*Text provided:*
So this festive season, forget about genres, set aside your expectations, and give Tim Allen another run. If you need a Christmas film for adults, you can always watch Die Hard later.

4 out of 5 murdered Santas 🎅

Lauren’s verdict:

As the opening credits begin to roll on 1994’s The Santa Clause, I found myself crossing fingers hoping that a re-watch of this family Christmas classic wouldn’t yield a slew of socially questionable jokes that would force me to set fire to the Tim Allen dedication shrine in my bedroom.  

But as it turns out, my fear that this re-watch would shatter the nostalgia surrounding one of my favourite childhood films, was completely unfounded. Tim Allen plays Scott Calvin, a workaholic toy sales exec, who is granted Christmas Eve with his young son Charlie. Upon finding out his ex-wife, Laura, and her straight-laced, therapist boyfriend Neal have decided to ‘tell Charlie the truth’ about Santa Claus, Scott vehemently refuses to go along with it. Instead he insists Charlie should be encouraged to embrace his imagination.

That night, a loud noise wakes up Scott and Charlie, Scott goes out to find a man standing on his roof. When Scott accidentally startles the man, he plummets to his death, landing in a snow drift on Scott’s front lawn.

At this point, can we just pause to take in the unyielding horror of this situation? Santa falls to his death, presumably breaking his neck on impact, right in front of Scott. Hey kids! This Christmas season be sure to sidle up to a warm, open fire with your loving family and delight in the festive whimsy of… wanton manslaughter?

*What the task asks:*
In the movie review, which people in Scott Calvin's life are named, and how is each related to him? The items that follow come from a different source than the movie review.

*Record extracts:*

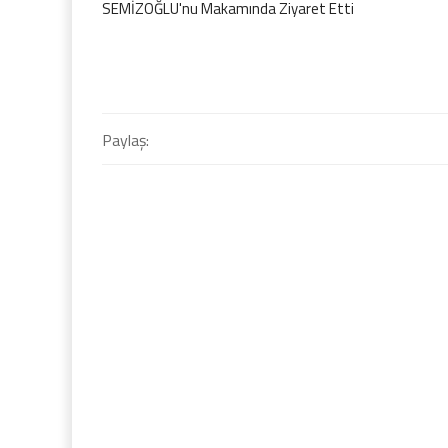
SEMİZOĞLU'nu Makamında Ziyaret Etti
Paylaş: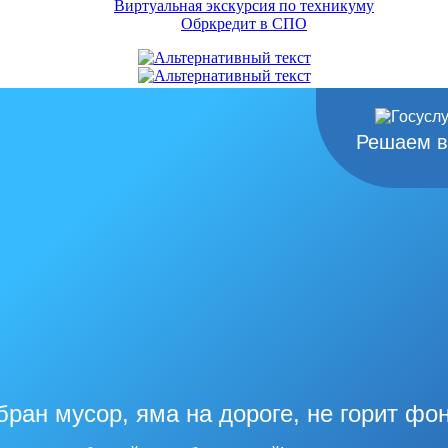
Виртуальная экскурсия по техникуму
Обркредит в СПО
Решаем в
бран мусор, яма на дороге, не горит фо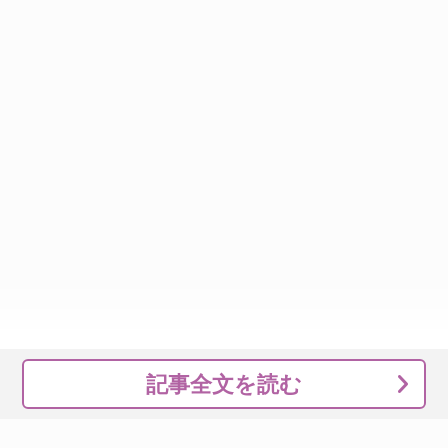
記事全文を読む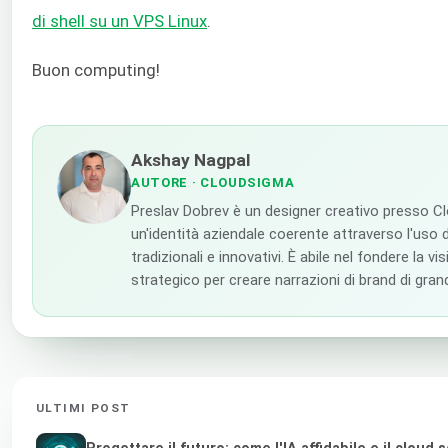
di shell su un VPS Linux
.
Buon computing!
Akshay Nagpal
AUTORE
· CLOUDSIGMA
Preslav Dobrev è un designer creativo presso C
un'identità aziendale coerente attraverso l'uso d
tradizionali e innovativi. È abile nel fondere la vi
strategico per creare narrazioni di brand di gra
ULTIMI POST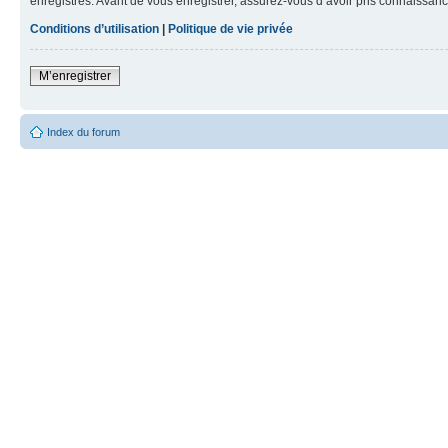
enregistrés. Avant de vous enregistrer, assurez-vous d’avoir pris connaissance
Conditions d’utilisation
|
Politique de vie privée
M’enregistrer
Index du forum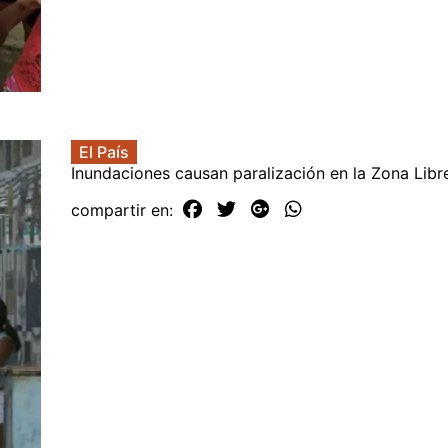
El País
Inundaciones causan paralización en la Zona Libr
compartir en:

*Expected answer:*
- Charlie: his young son
- Laura: his ex-wife
- Neal: Laura's straight-laced therapist boyfriend